Herbal and dietary supplements
- The evidence on herbal and dietary supplements is limited by poor quality studies and small sample sizes. When advising women about herbal and dietary supplements for dysmenorrhoea, the uncertainty about long-term efficacy, safety, and interactions should always be considered.
- There is limited evidence from one RCT undertaken in India that vitamin B1 may be more effective than placebo in relieving dysmenorrhoea, although the applicability of these results to the UK population is unclear.
- There is some evidence that both magnesium and vitamin B6 may provide pain relief; however a disparity of dosing and high drop out rates make it difficult to draw firm conclusions.
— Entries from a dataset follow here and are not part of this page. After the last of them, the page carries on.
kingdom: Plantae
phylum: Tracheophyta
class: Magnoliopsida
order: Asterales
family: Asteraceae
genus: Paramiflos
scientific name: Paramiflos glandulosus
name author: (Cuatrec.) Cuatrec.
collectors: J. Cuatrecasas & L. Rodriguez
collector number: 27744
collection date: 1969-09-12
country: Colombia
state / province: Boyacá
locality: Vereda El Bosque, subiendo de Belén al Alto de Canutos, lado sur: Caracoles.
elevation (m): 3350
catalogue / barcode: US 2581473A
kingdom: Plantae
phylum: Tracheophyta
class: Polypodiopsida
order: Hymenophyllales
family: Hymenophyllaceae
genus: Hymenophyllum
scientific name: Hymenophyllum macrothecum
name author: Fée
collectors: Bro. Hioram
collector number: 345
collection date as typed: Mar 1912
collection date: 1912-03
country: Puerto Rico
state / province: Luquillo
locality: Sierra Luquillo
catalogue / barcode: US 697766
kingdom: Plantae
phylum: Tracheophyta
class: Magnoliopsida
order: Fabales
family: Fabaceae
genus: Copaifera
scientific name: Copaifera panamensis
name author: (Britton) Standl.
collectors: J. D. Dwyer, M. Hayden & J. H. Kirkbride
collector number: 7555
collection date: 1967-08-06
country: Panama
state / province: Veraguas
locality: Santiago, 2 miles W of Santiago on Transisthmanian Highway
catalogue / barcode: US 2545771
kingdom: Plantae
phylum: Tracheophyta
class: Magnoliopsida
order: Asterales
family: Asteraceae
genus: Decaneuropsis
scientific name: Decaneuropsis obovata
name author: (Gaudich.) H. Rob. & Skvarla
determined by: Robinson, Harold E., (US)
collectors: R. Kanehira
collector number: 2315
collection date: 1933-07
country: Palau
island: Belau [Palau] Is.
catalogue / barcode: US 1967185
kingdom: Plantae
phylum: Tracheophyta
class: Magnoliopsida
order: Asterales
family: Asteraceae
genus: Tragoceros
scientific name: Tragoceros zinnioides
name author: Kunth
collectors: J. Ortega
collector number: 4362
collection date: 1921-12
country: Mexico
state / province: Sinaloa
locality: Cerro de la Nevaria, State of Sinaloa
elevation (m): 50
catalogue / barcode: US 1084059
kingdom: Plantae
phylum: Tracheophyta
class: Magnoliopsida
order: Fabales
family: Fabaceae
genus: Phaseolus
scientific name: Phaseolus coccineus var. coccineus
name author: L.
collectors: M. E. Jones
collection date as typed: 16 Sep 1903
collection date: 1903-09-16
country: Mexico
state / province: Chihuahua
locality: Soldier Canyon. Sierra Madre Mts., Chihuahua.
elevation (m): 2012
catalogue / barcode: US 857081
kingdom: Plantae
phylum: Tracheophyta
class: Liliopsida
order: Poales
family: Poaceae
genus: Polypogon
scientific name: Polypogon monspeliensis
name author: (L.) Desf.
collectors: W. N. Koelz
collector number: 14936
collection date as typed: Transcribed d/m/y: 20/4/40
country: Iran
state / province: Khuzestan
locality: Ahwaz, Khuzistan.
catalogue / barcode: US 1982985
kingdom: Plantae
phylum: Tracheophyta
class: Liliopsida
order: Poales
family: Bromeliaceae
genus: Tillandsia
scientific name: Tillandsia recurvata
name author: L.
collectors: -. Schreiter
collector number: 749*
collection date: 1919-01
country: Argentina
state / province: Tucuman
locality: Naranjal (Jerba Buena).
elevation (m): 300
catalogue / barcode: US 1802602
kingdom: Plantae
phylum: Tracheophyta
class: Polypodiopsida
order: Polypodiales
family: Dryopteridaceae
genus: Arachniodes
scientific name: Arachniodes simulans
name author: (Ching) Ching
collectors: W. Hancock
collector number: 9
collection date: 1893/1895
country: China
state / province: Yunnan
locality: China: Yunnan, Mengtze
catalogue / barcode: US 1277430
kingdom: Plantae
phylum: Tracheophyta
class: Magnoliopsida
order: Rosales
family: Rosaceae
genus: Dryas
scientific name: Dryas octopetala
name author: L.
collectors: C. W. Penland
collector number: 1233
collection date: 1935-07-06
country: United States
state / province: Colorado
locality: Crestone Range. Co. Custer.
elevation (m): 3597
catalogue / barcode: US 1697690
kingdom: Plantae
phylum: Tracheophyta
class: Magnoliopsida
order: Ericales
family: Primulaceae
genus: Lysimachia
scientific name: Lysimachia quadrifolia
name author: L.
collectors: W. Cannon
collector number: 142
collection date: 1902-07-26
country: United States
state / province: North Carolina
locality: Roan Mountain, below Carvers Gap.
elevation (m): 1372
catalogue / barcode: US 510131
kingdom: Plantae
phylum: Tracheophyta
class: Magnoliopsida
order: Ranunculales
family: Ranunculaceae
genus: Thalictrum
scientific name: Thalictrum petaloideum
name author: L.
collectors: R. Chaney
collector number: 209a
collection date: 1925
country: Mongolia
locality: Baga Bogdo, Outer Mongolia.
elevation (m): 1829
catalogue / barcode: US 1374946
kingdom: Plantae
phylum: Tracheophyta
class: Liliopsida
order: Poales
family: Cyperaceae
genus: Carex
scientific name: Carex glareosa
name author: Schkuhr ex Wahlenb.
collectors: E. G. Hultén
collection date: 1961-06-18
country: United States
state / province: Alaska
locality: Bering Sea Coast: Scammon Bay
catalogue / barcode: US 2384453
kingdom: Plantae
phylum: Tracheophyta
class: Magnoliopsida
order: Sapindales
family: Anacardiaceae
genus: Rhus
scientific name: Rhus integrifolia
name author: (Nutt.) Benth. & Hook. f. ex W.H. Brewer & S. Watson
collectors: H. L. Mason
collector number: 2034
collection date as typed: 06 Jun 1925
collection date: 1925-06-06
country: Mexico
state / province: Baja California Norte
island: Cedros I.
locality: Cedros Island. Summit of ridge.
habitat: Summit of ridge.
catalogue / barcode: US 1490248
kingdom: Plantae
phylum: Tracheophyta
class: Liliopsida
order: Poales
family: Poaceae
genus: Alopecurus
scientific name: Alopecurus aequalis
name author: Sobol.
- There is also some evidence that vitamin E may be effective in relieving dysmenorrhoea; however none of the studies reported adverse effects, which have been noted in other studies of vitamin E.
- Studies of fish oils and the Japanese herbal remedy toki-shakuyaku-san, are too small to draw meaningful conclusions.
Other treatments
- Evidence on other treatments for dysmenorrhoea is too limited by the poor methodological quality of the available studies to make any recommendations for practice.
Referral
- The recommendations for referral are based on expert opinion from the literature [Proctor and Farquhar, 2006] and from expert reviewers.